Reproduce all of the data below word for word, omitting the pictures.

^^^^

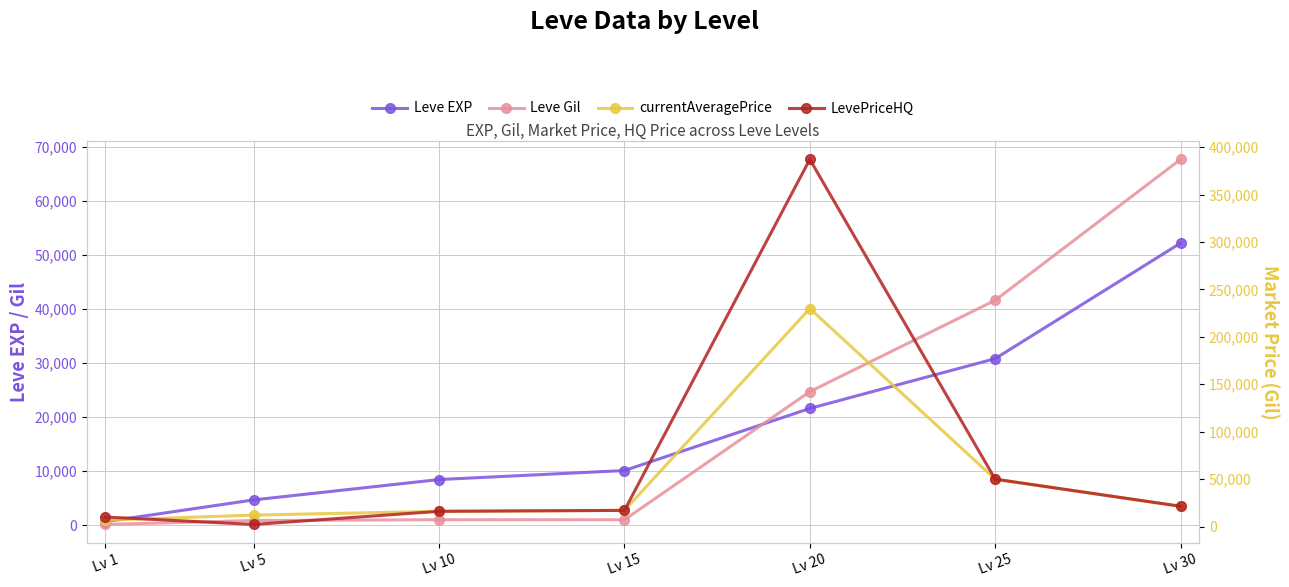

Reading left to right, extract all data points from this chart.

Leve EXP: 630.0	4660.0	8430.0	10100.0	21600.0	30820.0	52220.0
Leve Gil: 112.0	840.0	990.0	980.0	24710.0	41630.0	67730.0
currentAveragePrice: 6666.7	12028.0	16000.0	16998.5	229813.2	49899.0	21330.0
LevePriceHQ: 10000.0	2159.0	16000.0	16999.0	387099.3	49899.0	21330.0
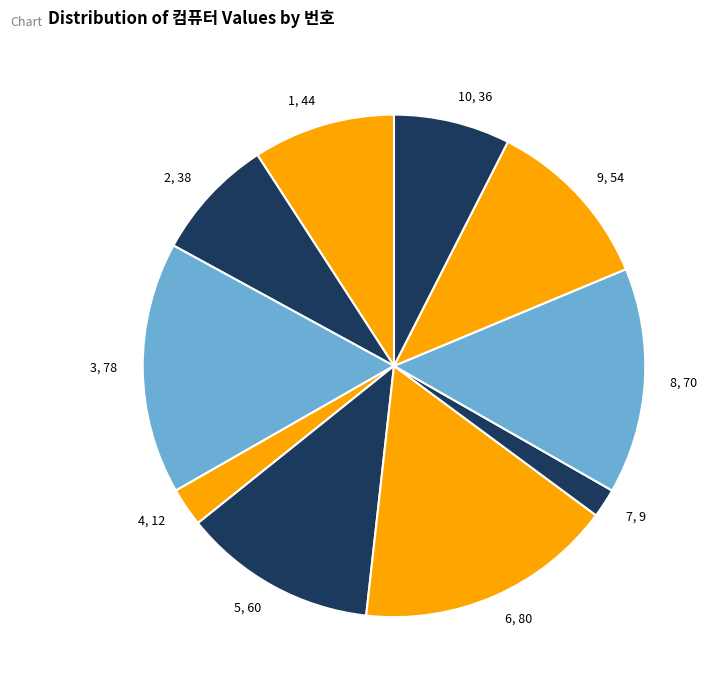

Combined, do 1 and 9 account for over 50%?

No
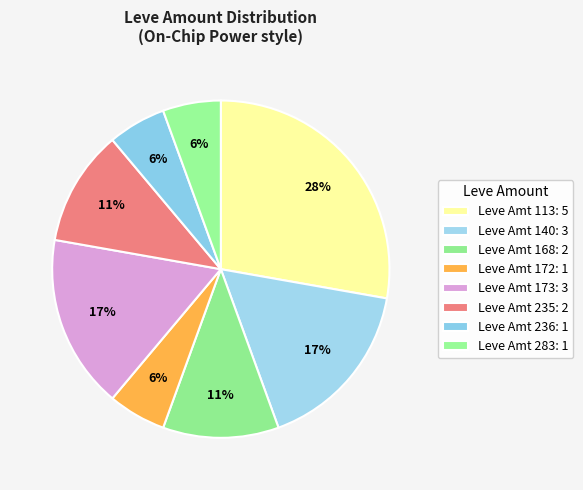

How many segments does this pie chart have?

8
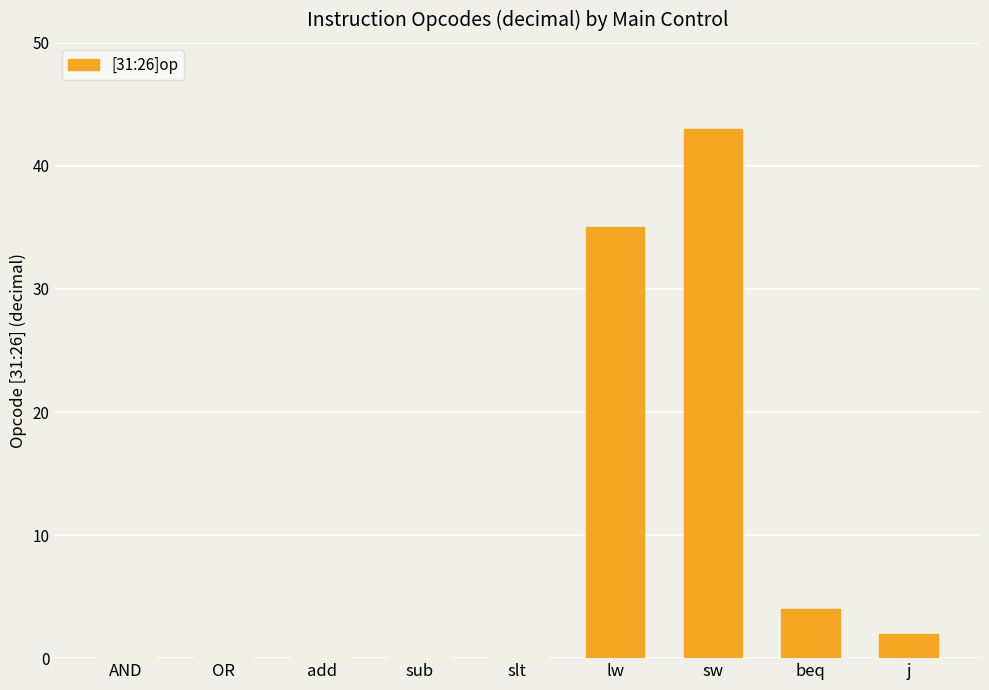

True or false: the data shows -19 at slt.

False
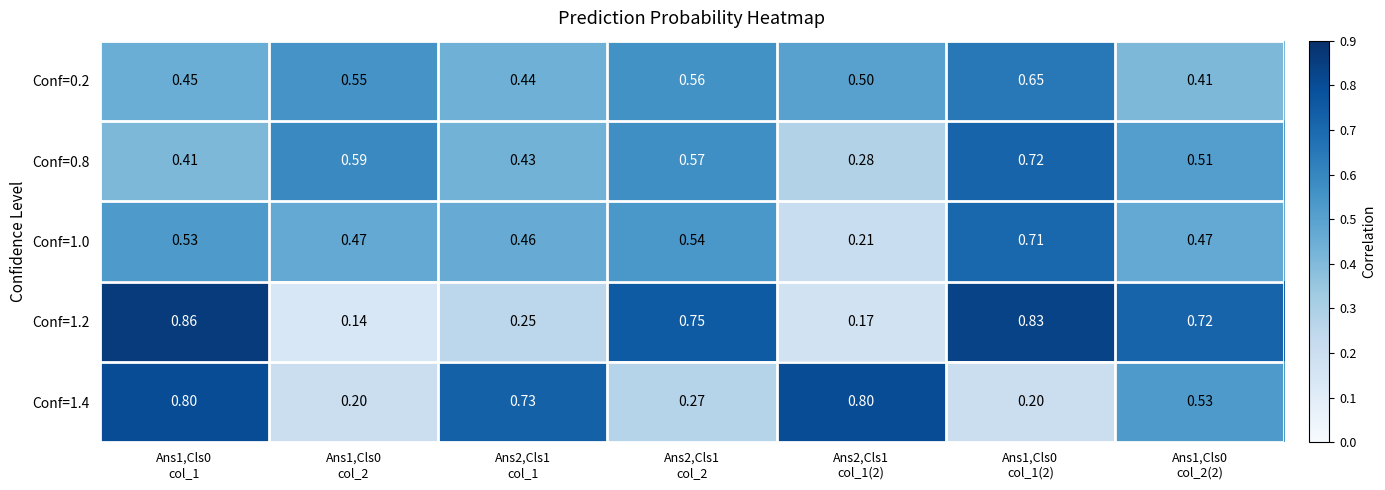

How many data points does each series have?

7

^^^^

> RESULT:
Reading left to right, extract all data points from this chart.

Leve EXP: 630.0	4660.0	8430.0	10100.0	21600.0	30820.0	52220.0
Leve Gil: 112.0	840.0	990.0	980.0	24710.0	41630.0	67730.0
currentAveragePrice: 6666.7	12028.0	16000.0	16998.5	229813.2	49899.0	21330.0
LevePriceHQ: 10000.0	2159.0	16000.0	16999.0	387099.3	49899.0	21330.0

Combined, do 1 and 9 account for over 50%?

No

How many segments does this pie chart have?

8

True or false: the data shows -19 at slt.

False

How many data points does each series have?

7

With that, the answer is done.